OK, I'm busted! I was just saying how I need to stop buying pre-cooked Rotisserie Chickens from the market because they continue go get smaller and more expensive, and here I go again. Well this time, It's not because I'm cheap, it's because I'm lazy! Hey, wait a minute, that doesn't sound right. OK, maybe it does. I've been alone for a few days (unless you count Coco the Cukoo Chihuahua), so I really couldn't be bothered to cook for myself. The chicken seemed like a good compromise. I decided to deconstruct it, use half in a soup and the other half in chicken salad.
For some weird reason, I have never been able to make chicken stock. No matter what I use for seasoning, it ends up tasting like dish water to me. Maybe I just need more salt. Anyhow, I decided to use the carcass, some herbs and veg to give a boost to a carton of chicken broth for this version. If you're in a rush, couldn't be bothered, or have your own fantabulous stock on hand, by all means skip that part, but I'm including it here for anyone else who may be interested.
Carcass of rotisserie chicken
32 oz chicken broth (more if you like a lot of broth)
2 cloves garlic, smashed
1-2 stalks celery, cut into chunks
1-2 carrots, cut into chunks
1 med onion, quartered
Salt / Pepper / Cayenne Pepper
Herbs of choice (I used parsley and dill)
1 small onion, diced
5-6 large kale leaves
2 stalks celery, diced
1 can Great Northern Beans, rinsed and drained
Cooked chicken, cut or torn into bite-sized pieces
Once you have disassembled your chicken, set the meat aside and toss the carcass in a medium pot. To that pot, add your smashed garlic, celery, carrots (I was caught without any this time around, but if you've got some, they may as well join the party.), onion, seasoning and herbs of choice. I always like to include a little heat of some sort, so I threw in a shot of cayenne. For the herbs, I used a half bunch of fresh parsley and some dry dill weed.

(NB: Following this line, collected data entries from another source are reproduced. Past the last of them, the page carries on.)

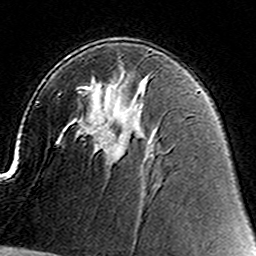
Breast MRI (dynamic contrast-enhanced), one axial slice; position 88 of 160 along the scan axis; cropped to one breast; dynamic contrast-enhanced series, time point 2 of 8 at this slice position (early post-contrast); 3 T; TE 4.6 ms, TR 7.4 ms; 1 mm slice thickness; 256 × 256 image matrix, field of view 144 × 144 mm. Female patient.
Structures marked on this image (semi-automatically segmented with operator editing):
- enhancing-tissue mask used for the functional tumour volume (all voxels passing the contrast-enhancement thresholds inside the analysis volume; usually the tumour): bounding box [x1, y1, x2, y2] px = [106, 145, 123, 161]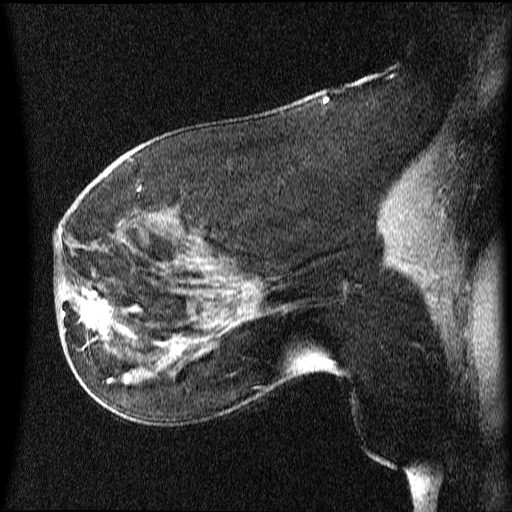
Breast MRI (dynamic contrast-enhanced), one sagittal slice. Position 31 of 64 along the scan axis. Dynamic contrast-enhanced series, image 2 of 4 at this slice position (ordered by acquisition). 1.5 T. TE 4.2 ms, TR 9 ms. 2 mm slice thickness. 512 × 512 image matrix, field of view 200 × 200 mm. Patient: female, 63 years.
Outlined on this slice (semi-automatic segmentation, software-assisted and operator-edited):
- analysis volume of interest (the breast-tissue region the enhancement analysis was run in; not a lesion): bounding box <66,272,131,353> (left, top, right, bottom; pixels)
- tumour enhancement mask (voxels above the 70 % enhancement threshold inside the analysis volume of interest): <77,290,131,337>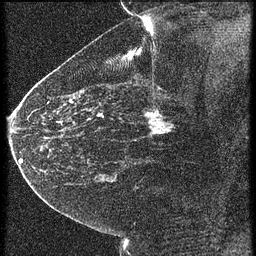
Breast MRI (dynamic contrast-enhanced), one sagittal slice; slice 36 of 60 in the series (ordered by position); 4 images stored at this slice position (order not interpretable as contrast timing); 1.5 T; TE 4.2 ms, TR 21.3 ms; 1.5 mm slice thickness; 256 × 256 image matrix, field of view 180 × 180 mm. Female patient, age 43 years. Case-level facts recorded for this patient, not image findings: setting: breast cancer imaged before/during neoadjuvant chemotherapy; receptor status: HER2-positive.
Outlined on this slice (semi-automatic segmentation, software-assisted and operator-edited):
- analysis volume of interest (the breast-tissue region the enhancement analysis was run in; not a lesion): bounding box (x1, y1, x2, y2) in pixels: (122, 100, 187, 151)
- tumour enhancement mask (voxels above the 90 % enhancement threshold inside the analysis volume of interest): (146, 112, 173, 135)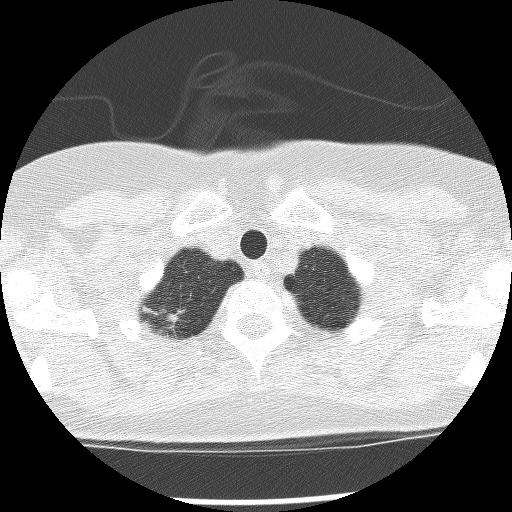
Chest CT (low-dose screening protocol), one axial image; baseline screening round; lung window (W 1500 / L -600 HU). Female participant, aged 56 years at enrolment. Current smoker at enrolment.
Lesion marked by an expert reader, box from (x=140, y=297) to (x=199, y=341) px. Screening reader's record for this exam: no non-calcified nodule ≥4 mm recorded. Participant outcome: lung cancer diagnosed 729 days after this screen (after the third annual screen) — large cell carcinoma, NOS, right upper lobe, poorly differentiated (G3), stage IB (AJCC 6th edition), 15 mm at pathology.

Bring the pot up to a boil, then reduce the heat and let it simmer for at least a half hour, to give the broth a chance to reduce and soak up those flavors.
Pour the whole thing through a strainer to remove all of the bones and veg (wrap up the carrots for your pooch if you've got one), then start again ...
To the strained broth, add the torn kale and onion. Let that cook until the onion is tender, then add the celery, beans, and chicken to heat through. The time it takes to heat the beans and chicken through should cook the celery to the point where it's still a little crisp-tender. It's a nice contrast that way, but if you prefer it soft, by all means add it along with the kale and onion.
I served up a bowl for myself and topped it off with a healthy dose of freshly cracked pepper. Achooo!